(Saved entries)
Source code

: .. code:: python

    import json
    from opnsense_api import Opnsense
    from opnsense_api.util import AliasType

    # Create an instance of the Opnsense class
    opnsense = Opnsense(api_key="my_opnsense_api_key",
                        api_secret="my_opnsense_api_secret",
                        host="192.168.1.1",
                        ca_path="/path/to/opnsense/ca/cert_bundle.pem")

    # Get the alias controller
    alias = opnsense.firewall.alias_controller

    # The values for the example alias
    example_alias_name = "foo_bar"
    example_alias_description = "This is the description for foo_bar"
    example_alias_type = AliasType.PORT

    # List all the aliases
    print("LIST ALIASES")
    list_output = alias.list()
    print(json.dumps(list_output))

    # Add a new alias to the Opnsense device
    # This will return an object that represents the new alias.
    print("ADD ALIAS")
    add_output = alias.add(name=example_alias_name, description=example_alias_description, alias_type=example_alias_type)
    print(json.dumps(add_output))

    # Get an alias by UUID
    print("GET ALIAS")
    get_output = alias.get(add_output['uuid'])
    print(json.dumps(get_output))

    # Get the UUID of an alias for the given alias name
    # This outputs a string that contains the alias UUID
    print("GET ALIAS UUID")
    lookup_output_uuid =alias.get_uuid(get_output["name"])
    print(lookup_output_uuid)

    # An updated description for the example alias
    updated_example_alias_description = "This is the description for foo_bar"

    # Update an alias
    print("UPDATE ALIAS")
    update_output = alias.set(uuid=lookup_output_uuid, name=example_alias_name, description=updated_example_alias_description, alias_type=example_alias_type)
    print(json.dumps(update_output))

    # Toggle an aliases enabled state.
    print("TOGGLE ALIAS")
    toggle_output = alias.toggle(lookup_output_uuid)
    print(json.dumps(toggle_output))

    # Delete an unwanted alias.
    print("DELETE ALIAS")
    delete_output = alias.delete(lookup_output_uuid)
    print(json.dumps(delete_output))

*Work to complete*. Output exactly the span of lines beginning at the first line of the records and ending at the line that holds "alias = opnsense.firewall.alias_controller", inclusive, with no other text.

*Solved problem*.
Source code

: .. code:: python

    import json
    from opnsense_api import Opnsense
    from opnsense_api.util import AliasType

    # Create an instance of the Opnsense class
    opnsense = Opnsense(api_key="my_opnsense_api_key",
                        api_secret="my_opnsense_api_secret",
                        host="192.168.1.1",
                        ca_path="/path/to/opnsense/ca/cert_bundle.pem")

    # Get the alias controller
    alias = opnsense.firewall.alias_controller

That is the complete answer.